Dataset content Start Marker
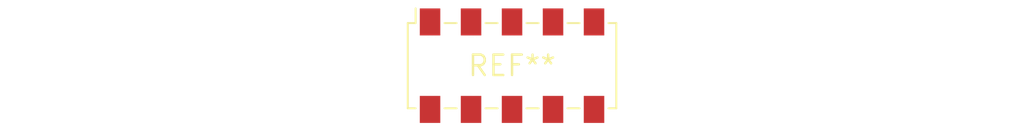
<source format=kicad_pcb>
(kicad_pcb (version 20240108) (generator pcbnew)

  (general
    (thickness 1.6)
  )

  (paper "A4")
  (layers
    (0 "F.Cu" signal)
    (31 "B.Cu" signal)
    (32 "B.Adhes" user "B.Adhesive")
    (33 "F.Adhes" user "F.Adhesive")
    (34 "B.Paste" user)
    (35 "F.Paste" user)
    (36 "B.SilkS" user "B.Silkscreen")
    (37 "F.SilkS" user "F.Silkscreen")
    (38 "B.Mask" user)
    (39 "F.Mask" user)
    (40 "Dwgs.User" user "User.Drawings")
    (41 "Cmts.User" user "User.Comments")
    (42 "Eco1.User" user "User.Eco1")
    (43 "Eco2.User" user "User.Eco2")
    (44 "Edge.Cuts" user)
    (45 "Margin" user)
    (46 "B.CrtYd" user "B.Courtyard")
    (47 "F.CrtYd" user "F.Courtyard")
    (48 "B.Fab" user)
    (49 "F.Fab" user)
    (50 "User.1" user)
    (51 "User.2" user)
    (52 "User.3" user)
    (53 "User.4" user)
    (54 "User.5" user)
    (55 "User.6" user)
    (56 "User.7" user)
    (57 "User.8" user)
    (58 "User.9" user)
  )

  (setup
    (pad_to_mask_clearance 0)
    (pcbplotparams
      (layerselection 0x00010fc_ffffffff)
      (plot_on_all_layers_selection 0x0000000_00000000)
      (disableapertmacros false)
      (usegerberextensions false)
      (usegerberattributes false)
      (usegerberadvancedattributes false)
      (creategerberjobfile false)
      (dashed_line_dash_ratio 12.000000)
      (dashed_line_gap_ratio 3.000000)
      (svgprecision 4)
      (plotframeref false)
      (viasonmask false)
      (mode 1)
      (useauxorigin false)
      (hpglpennumber 1)
      (hpglpenspeed 20)
      (hpglpendiameter 15.000000)
      (dxfpolygonmode false)
      (dxfimperialunits false)
      (dxfusepcbnewfont false)
      (psnegative false)
      (psa4output false)
      (plotreference false)
      (plotvalue false)
      (plotinvisibletext false)
      (sketchpadsonfab false)
      (subtractmaskfromsilk false)
      (outputformat 1)
      (mirror false)
      (drillshape 1)
      (scaleselection 1)
      (outputdirectory "")
    )
  )

  (net 0 "")

  (footprint "Samtec_HLE-105-02-xxx-DV-BE-LC_2x05_P2.54mm_Horizontal" (layer "F.Cu") (at 0 0))

)

</source>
Dataset content End Marker
Your goal: Where the string "CrtYd" appears in a line of the entries above, return that line.

Solution for this task:
    (46 "B.CrtYd" user "B.Courtyard")
    (47 "F.CrtYd" user "F.Courtyard")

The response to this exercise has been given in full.